A Rains County woman, already indicted on multiple felony charges in connection with alleged forgeries and frauds, has pleaded not guilty to additional indictments involving the same overall scheme.
Stephanie Marie Bain, 26, of Point, was indicted by the Hunt County grand jury last Friday on three counts of engaging in organized criminal activity and one count of the fraudulent use/possession of identification information, more than 50 items. The indictments were issued sealed, pending Bain’s arraignment Wednesday during a hearing in the 196th District Court.

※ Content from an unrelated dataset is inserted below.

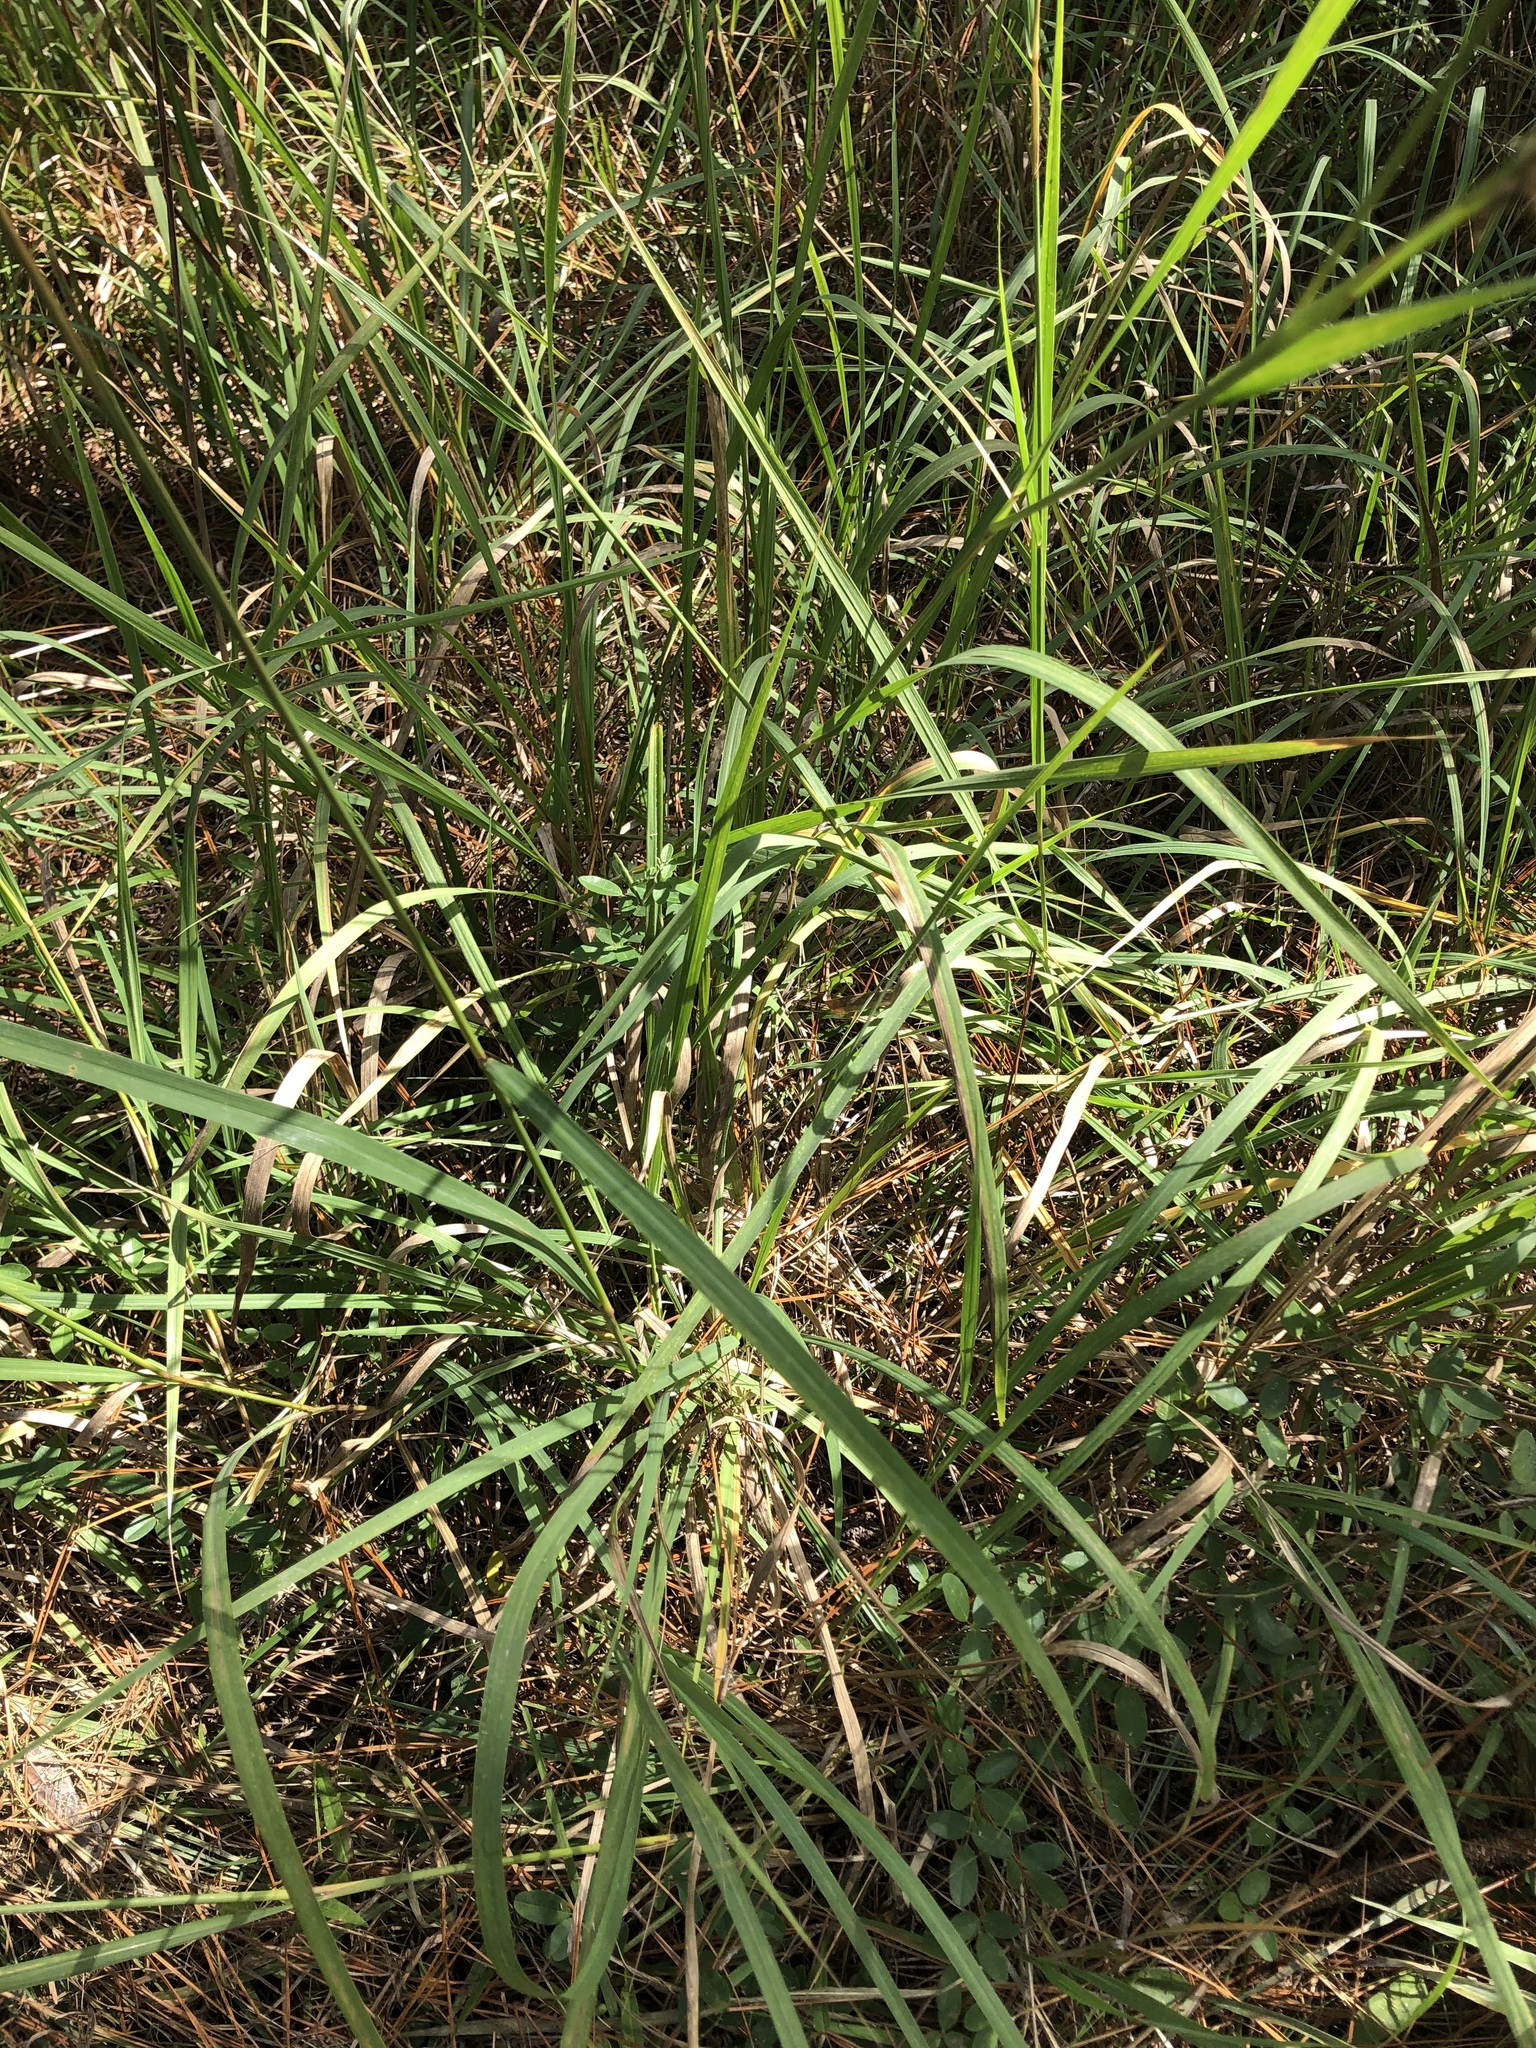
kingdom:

Judge Steve Tittle accepted the pleas, appointed an attorney to represent Bain on the charges and scheduled an interim hearing for May 25.
Bain was already scheduled to appear for an interim hearing on that day in connection with seven previous indictments, including two for engaging in organized criminal activity, three for credit/debit card abuse and two for the fraudulent use/possession of identification information.
In one of the latest organized crime indictments, Bain is alleged to have acted alongside eight other individuals to break into automobiles and commit thefts on 19 separate occasions between Sept. 10 and Dec. 1, 2009.
The remaining two indictments made public Wednesday allege Bain acted alongside seven other individuals to obtain and use more than 50 items of identification, such as Social Security numbers and credit/debit card accounts, belonging to 27 victims on or about Jan. 20 of this year.
Bain was alleged in all of the indictments to have been acting with Edgar Guadalupe Espinoza of Greenville.
Espinoza is currently facing a June 6 trial date on seven indictments for engaging in organized criminal activity, four indictments for forgery and one count of the fraudulent use/possession of identification information.
According to the indictments, Espinoza was one of a group of eight individuals who acted together to obtain names, Social Security numbers, dates of birth and checking account and credit card numbers from 47 people, then used the information to pass 28 forged checks, with a total value of almost $7,500, at local banks and businesses between May and November of last year.